Claudia Hammond visits a children’s nursery to find out when 2 – 3 year olds begin to experience disgust. The Freudian view has been that disgust begins with potty training, but contemporary scientists dispute this and believe it comes when children are old enough to choose their own food.

Animals do not have the disgust response, as Harvard Professor Marc Hauser has discovered in his work with primates.

THE PHYSIOLOGY OF DISGUST

At the University of Virginia, Professor John Haidt has monitored the heart rates of people when they are disgusted and found that it slows as opposed to when subjects are frightened, when it goes up.

And Susan Fiske, Professor of Psychology at Princeton University has used MRI brain scanning to identify which part of the brain lights up when subjects are shown disgusting photographs.

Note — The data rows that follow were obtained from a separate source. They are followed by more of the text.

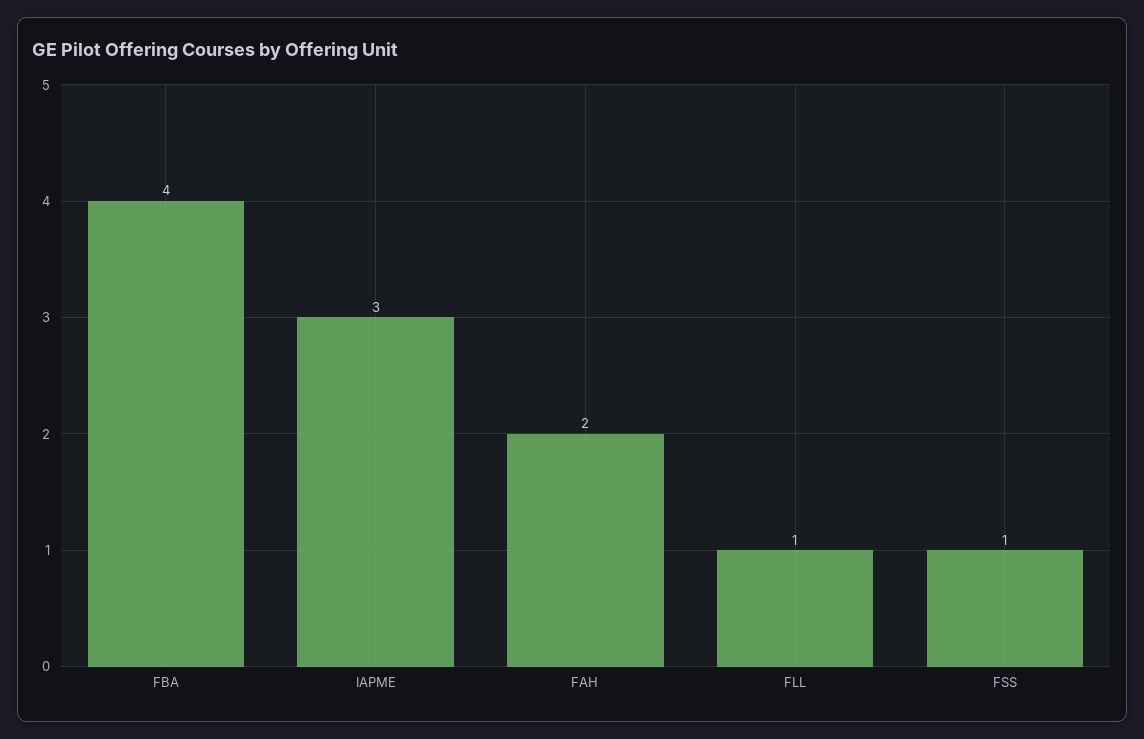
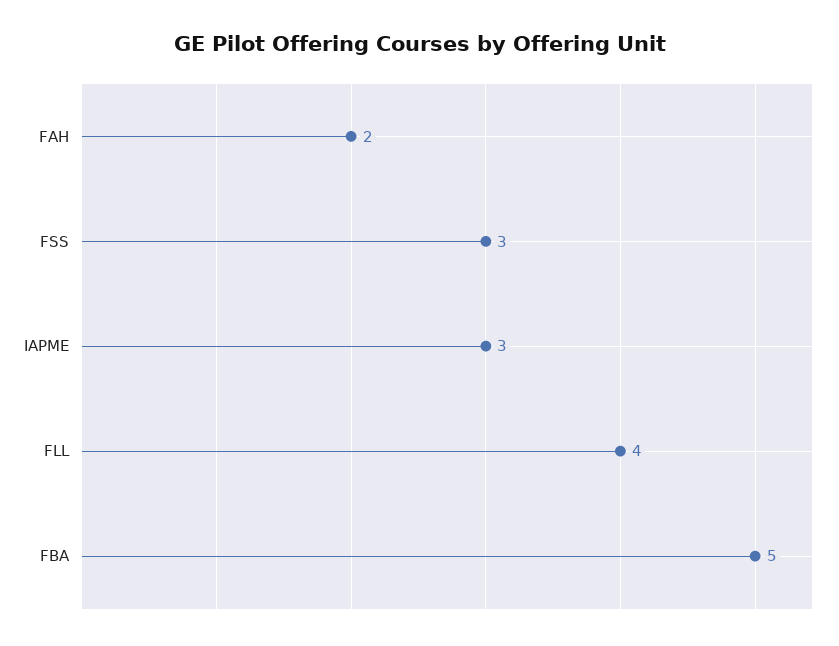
FBA: 4 -> 5
FLL: 1 -> 4
FSS: 1 -> 3

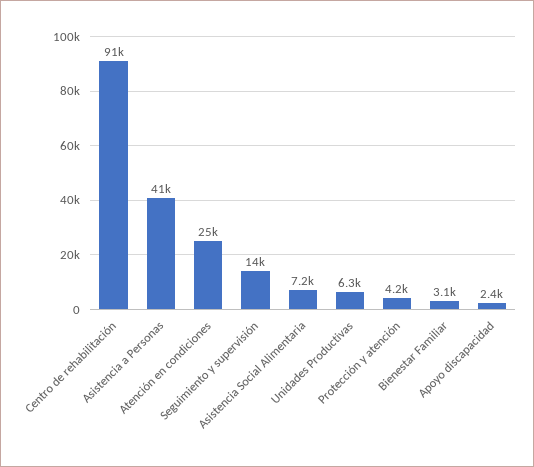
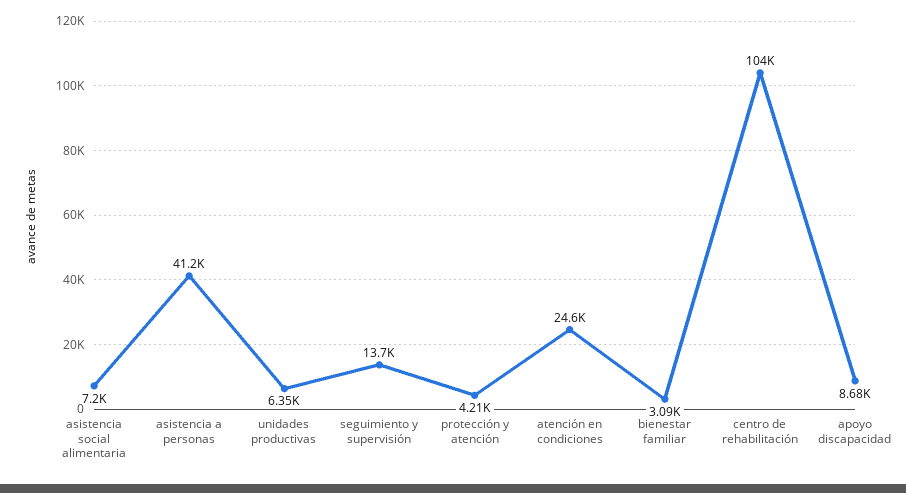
Centro de rehabilitación: 91000 -> 104000
Apoyo discapacidad: 2400 -> 8680

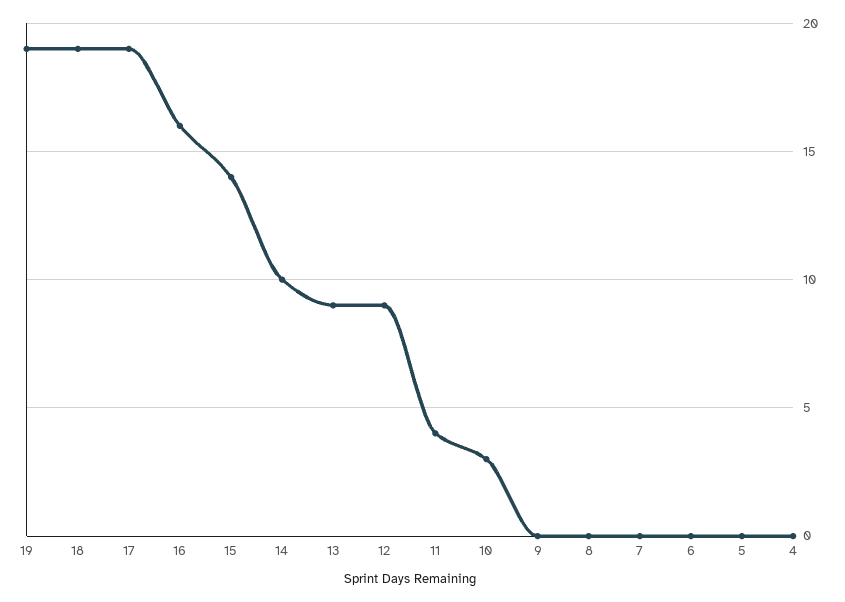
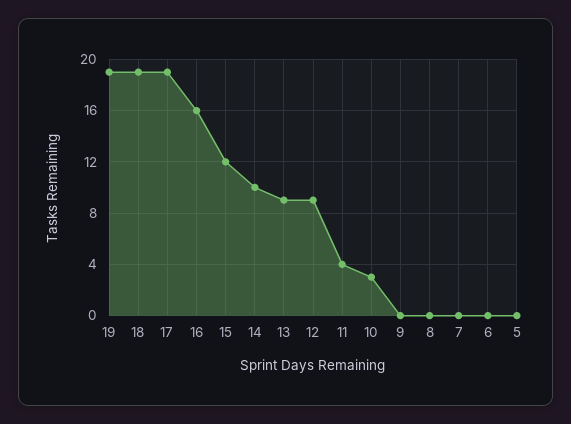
15: 14 -> 12
4: 0 -> none

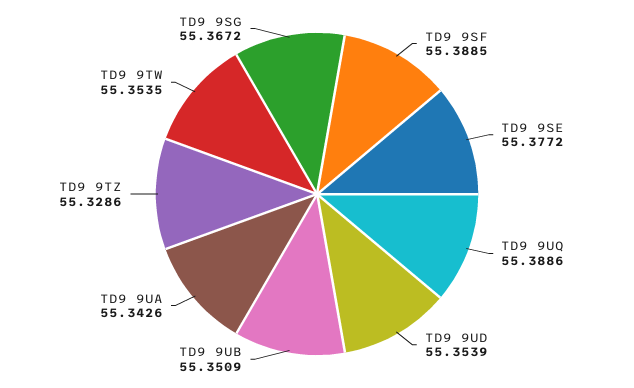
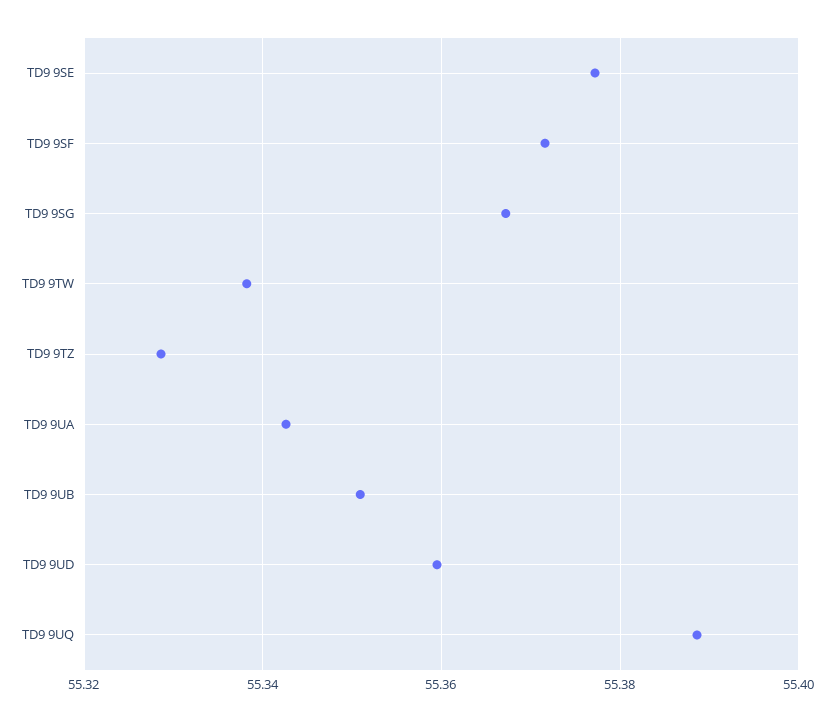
TD9 9SF: 55.3885 -> 55.372
TD9 9UD: 55.3539 -> 55.36
TD9 9TW: 55.3535 -> 55.338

Both pieces of research have led to fascinating findings revealed on Frontiers.

MORAL DISGUST
Using this understanding of what happens in the body when we are disgusted, scientists in America have taken the research a step further. When subjects were shown pictures of homeless people, drug addicts or videos of offensive moral content, heart rates also went down and the disgust part of the brain lit up.

This new science suggests that our moral judgements are influenced by disgust.

POLITICS AND DISGUST
More new research by Professor Paul Bloom at Yale University has also revealed that our disgust sensitivity may even be influencing the way we vote.

He explains his results in Frontiers and Claudia Hammond tests this link on two students at opposite ends of the political spectrum.